Bookstores Raise Money for Immigrant Aid Organizations

Chalkboard at Bookloft in Great Barrington, Mass.

Bookstores around the country are making donations to and highlighting organizations that are helping immigrants, particularly  asylum-seekers along the border with Mexico whose children have been separated from them by the federal government.

This weekend, Print: A Bookstore, Portland, Maine, is donating 20% of all profits from its sales in-store and online to KIND (Kids in Need of Defense), which works to protect children who enter the U.S. immigration system alone to ensure that no child appears in court without an attorney. The store commented: "We, like many others, take moral issue with the current administration's continued effort to detain families indefinitely at the border and separate children from their parents. KIND and many other terrific organizations like RAICES and the Florence Project are working tirelessly to make sure the rights of immigrants and those seeking asylum are protected. Because we believe that we become stronger as a country, as citizens and as human beings by doing things that bring us together--not things that tear us apart."
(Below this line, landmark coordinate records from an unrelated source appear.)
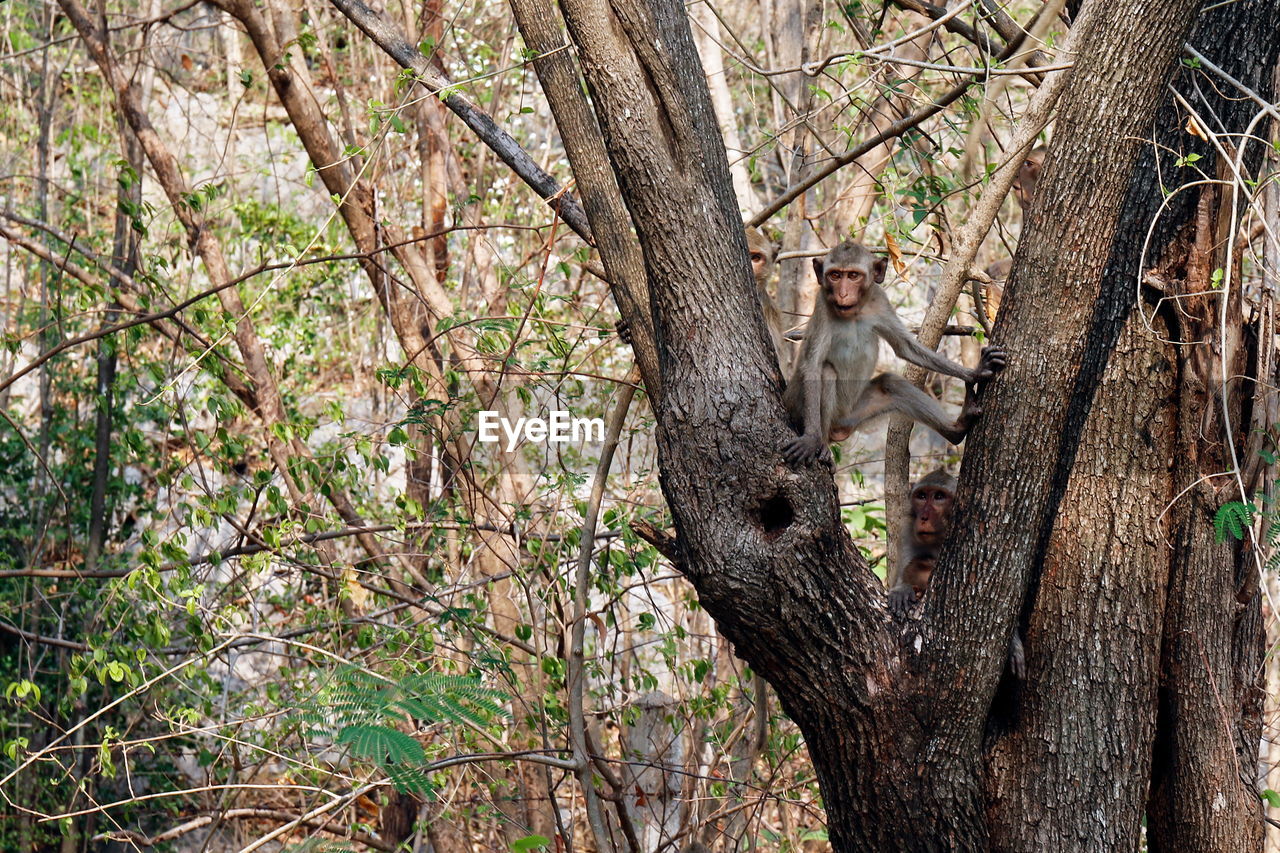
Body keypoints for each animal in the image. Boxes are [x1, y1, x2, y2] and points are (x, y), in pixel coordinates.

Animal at [778, 239, 1008, 466]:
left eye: (853, 275)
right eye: (834, 275)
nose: (843, 294)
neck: (854, 312)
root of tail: (839, 429)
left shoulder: (880, 300)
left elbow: (905, 347)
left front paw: (976, 372)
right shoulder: (822, 305)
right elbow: (812, 365)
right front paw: (811, 438)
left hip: (854, 414)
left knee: (890, 383)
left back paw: (957, 428)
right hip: (798, 405)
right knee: (826, 372)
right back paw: (823, 443)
Last weekend, the Bookloft, Great Barrington, Mass., donated all proceeds from its sales to RAICES (the Refugee and Immigrant Center for Education and Legal Services), which provides free and low-cost legal services to underserved immigrant children, families and refugees in Central and South Texas. The store posted: "Your purchases allow us to put a check in the mail to RAICES today for $6,609.04."

Last Saturday, Third Place Books, with three stores in Seattle, Wash., donated 20% of all sales to RAICE. The day of donations was the idea of Avery Peregrine, a bookseller at Third Place Books Seward Park who recalled the store's fundraising last October for Hurricane Maria relief in Puerto Rico and suggested doing something similar for the current crisis stemming from President Trump's "zero-tolerance" immigration policy.

Third Place managing partner Robert Sindelar said that the stores raised $7,488 for RAICES and that customer reaction was "incredibly positive. Readers at all three stores were making a point of thanking us throughout the day and purchasing stacks of books in the process." Sales were up almost 80% in the stores and online. Noting that Third Place raised $6,585 for Hurricane Maria relief, he added, "I am thrilled that Avery had the instinct and intuition to suggest a similar campaign to help the children in crisis at the border."

On June 20, United Nations' World Refugee Day, Left Bank Books, St. Louis, Mo., donated 20% of its proceeds, which amounted to $973.28, to RAICES. "All credit is due to the wonderful community we serve," said store co-owner Jarek Steele. "They responded in force when we put out the call... We are grateful and heartened by the response."

In announcing the event, the store wrote:

"We at Left Bank Books are appalled by the stories of children being separated from their families at the border of our country. We condemn in the strongest terms the cruel actions taken against these families in our name.

"We are obligated, every one of us, to seek a higher ground. To be better than this. To be the best selves we can be. This is our time to show who we are as citizens of this country and grasp the highest moral ground, the strictest code of kindness and compassion. We must use our time on this earth to do good and to leave it a better place for those who come after us.

"That means holding our elected officials accountable, insisting that this practice stop by protest in any form we are able, and showing support to the organizations who are doing the hard work of protecting these families and the rest of us from ourselves.

"This is our watch."

Also in honor of World Refugee Day, Brazos Bookstore, Houston, Tex., gave a 20% discount through the end of last week to any customer who could show proof of a donation to RAICES.

Ripped Bodice's Fitz print.

The Ripped Bodice: A Romantic Bookstore, Culver City, Calif., is donating 100% of the proceeds from the sale of a print of Fitzwilliam Waffles, "the most famous romance bookstore dog in the world," to RAICES. Orders for Fitz's Fundraiser must be placed by July 9.

And in related effort, starting on Monday, July 2, One More Page Books, Arlington, Va., is giving away 25 copies of On Tyranny: Twenty Lessons from the Twentieth Century by Timothy Snyder (Tim Duggan Books) to the first 25 people who show the store their voter registration cards. Owner Eileen McGervey called On Tyranny "a small and powerful book. We've sold many, many copies, but we want to get it in the hands of even more folks and emphasize the importance of voting."